A week ago, if anyone had asked me, I would have told them that CinciClassic was about games. Sure, There were thousands of rare cartridges, devices, peripherals, consoles, adapters, collectable - literally a grand multitude of miscellaneous hardware and software from the the Golden days of electronic console gaming. Objects to represent just about every niche of gaming history, from the common to the most obscure. Devices new even to the most experienced enthusiest. Many times I witnessed the awe of discovery pertaining to items decades old. But all of this, as fantastic as it was, is nothing more than stacks (and stacks) of plastics and wires, componants and integrated circuits, buttons and switches.
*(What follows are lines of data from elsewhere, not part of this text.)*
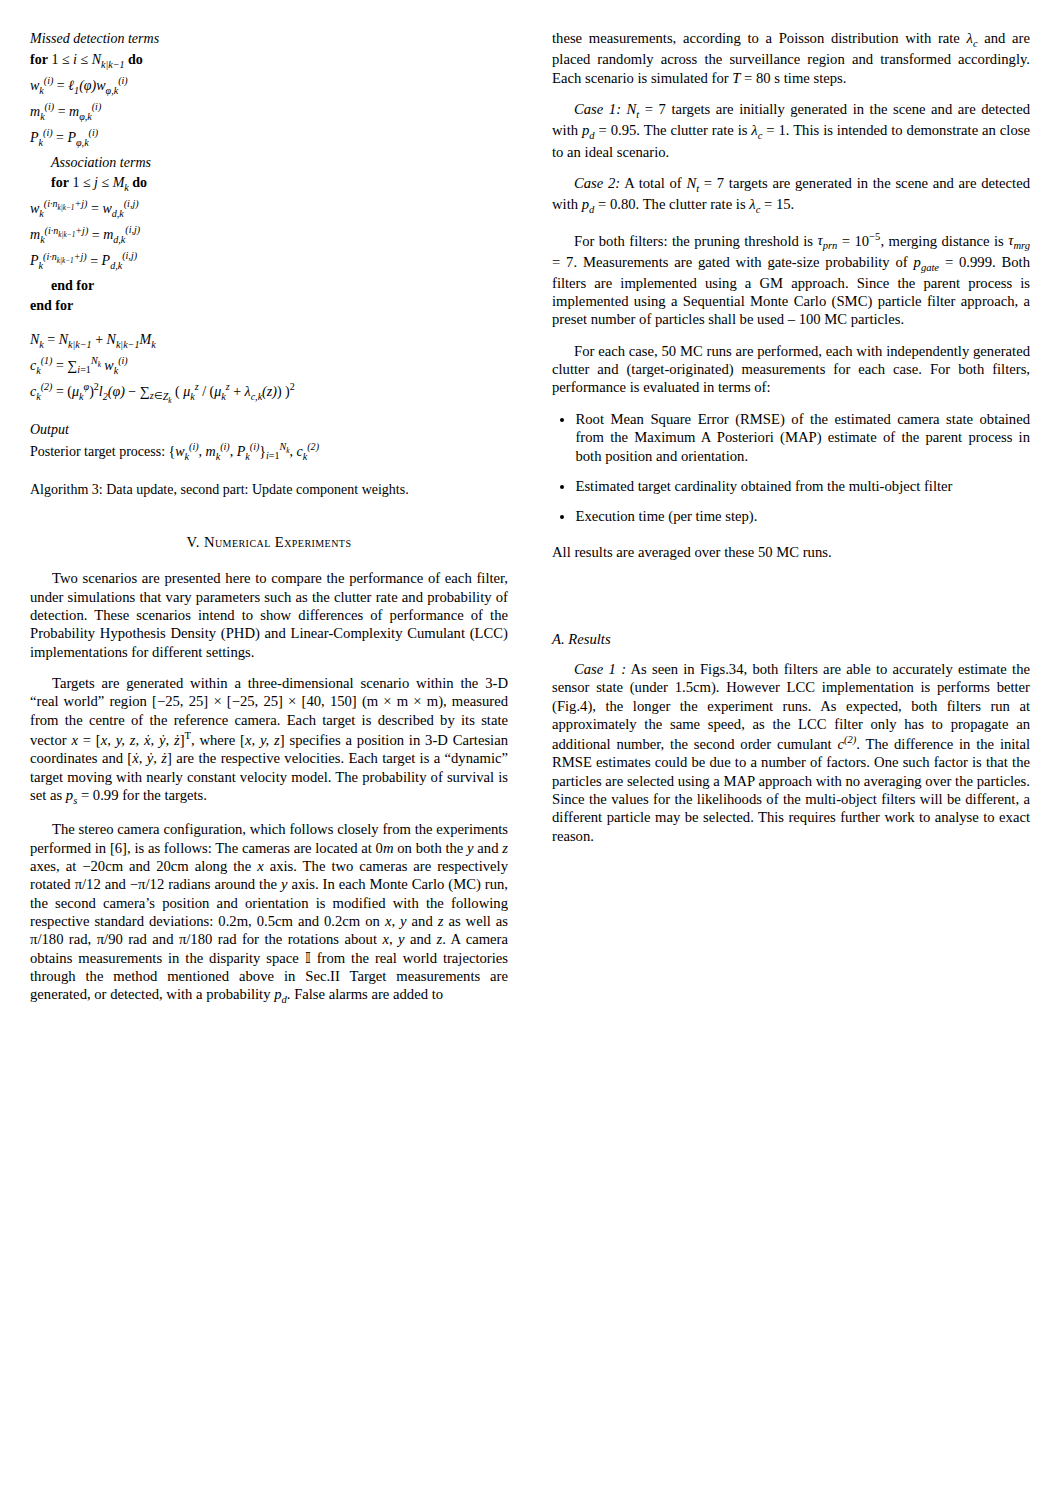Missed detection terms
for 1 ≤ i ≤ Nk|k−1 do
wk(i) = ℓ1(φ)wφ,k(i)
mk(i) = mφ,k(i)
Pk(i) = Pφ,k(i)
Association terms
for 1 ≤ j ≤ Mk do
wk(i·nk|k−1+j) = wd,k(i,j)
mk(i·nk|k−1+j) = md,k(i,j)
Pk(i·nk|k−1+j) = Pd,k(i,j)
end for
end for
Nk = Nk|k−1 + Nk|k−1Mk
ck(1) = ∑i=1Nk wk(i)
ck(2) = (μkφ)2l2(φ) − ∑z∈Zk ( μkz / (μkz + λc,k(z)) )2
Output
Posterior target process: {wk(i), mk(i), Pk(i)}i=1Nk, ck(2)
Algorithm 3: Data update, second part: Update component weights.
V. Numerical Experiments
Two scenarios are presented here to compare the performance of each filter, under simulations that vary parameters such as the clutter rate and probability of detection. These scenarios intend to show differences of performance of the Probability Hypothesis Density (PHD) and Linear-Complexity Cumulant (LCC) implementations for different settings.
Targets are generated within a three-dimensional scenario within the 3-D “real world” region [−25, 25] × [−25, 25] × [40, 150] (m × m × m), measured from the centre of the reference camera. Each target is described by its state vector x = [x, y, z, ẋ, ẏ, ż]T, where [x, y, z] specifies a position in 3-D Cartesian coordinates and [ẋ, ẏ, ż] are the respective velocities. Each target is a “dynamic” target moving with nearly constant velocity model. The probability of survival is set as ps = 0.99 for the targets.
The stereo camera configuration, which follows closely from the experiments performed in [6], is as follows: The cameras are located at 0m on both the y and z axes, at −20cm and 20cm along the x axis. The two cameras are respectively rotated π/12 and −π/12 radians around the y axis. In each Monte Carlo (MC) run, the second camera’s position and orientation is modified with the following respective standard deviations: 0.2m, 0.5cm and 0.2cm on x, y and z as well as π/180 rad, π/90 rad and π/180 rad for the rotations about x, y and z. A camera obtains measurements in the disparity space 𝕀 from the real world trajectories through the method mentioned above in Sec.II Target measurements are generated, or detected, with a probability pd. False alarms are added to
these measurements, according to a Poisson distribution with rate λc and are placed randomly across the surveillance region and transformed accordingly. Each scenario is simulated for T = 80 s time steps.
Case 1: Nt = 7 targets are initially generated in the scene and are detected with pd = 0.95. The clutter rate is λc = 1. This is intended to demonstrate an close to an ideal scenario.
Case 2: A total of Nt = 7 targets are generated in the scene and are detected with pd = 0.80. The clutter rate is λc = 15.
For both filters: the pruning threshold is τprn = 10−5, merging distance is τmrg = 7. Measurements are gated with gate-size probability of pgate = 0.999. Both filters are implemented using a GM approach. Since the parent process is implemented using a Sequential Monte Carlo (SMC) particle filter approach, a preset number of particles shall be used – 100 MC particles.
For each case, 50 MC runs are performed, each with independently generated clutter and (target-originated) measurements for each case. For both filters, performance is evaluated in terms of:
Root Mean Square Error (RMSE) of the estimated camera state obtained from the Maximum A Posteriori (MAP) estimate of the parent process in both position and orientation.
Estimated target cardinality obtained from the multi-object filter
Execution time (per time step).
All results are averaged over these 50 MC runs.
A. Results
Case 1 : As seen in Figs.34, both filters are able to accurately estimate the sensor state (under 1.5cm). However LCC implementation is performs better (Fig.4), the longer the experiment runs. As expected, both filters run at approximately the same speed, as the LCC filter only has to propagate an additional number, the second order cumulant c(2). The difference in the inital RMSE estimates could be due to a number of factors. One such factor is that the particles are selected using a MAP approach with no averaging over the particles. Since the values for the likelihoods of the multi-object filters will be different, a different particle may be selected. This requires further work to analyse to exact reason.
What was CinciClassic really about? It was about Matt Gauslin taking hours of his life to create the ultimate Decathlon joystick from Radio Shack parts; Twelve hands working together to repair a bum wheel on the Hero Jr. Robot, and watching it roll for the first time, chase a beam of light, or read poetry; Dick Redwine finally completing his Vectrex collection, and my own personal tears as I handed over the only 3D Imager I've ever seen; Mike St. Clair displaying long cancelled products (Jag Protector & SkyHammer) finally coming to fruition through the labor of Carl Forhan's dedication; Hours and hours of number crunching to bring new code to classic consoles without the aid of long lost programming manuals by hobbyists. The trading, the swapping, the bartering, the sharing, the showing, the explaining, the learning -- CinciClassic was about interaction. Interaction, not with machines, but with people. People that appreciate the machines.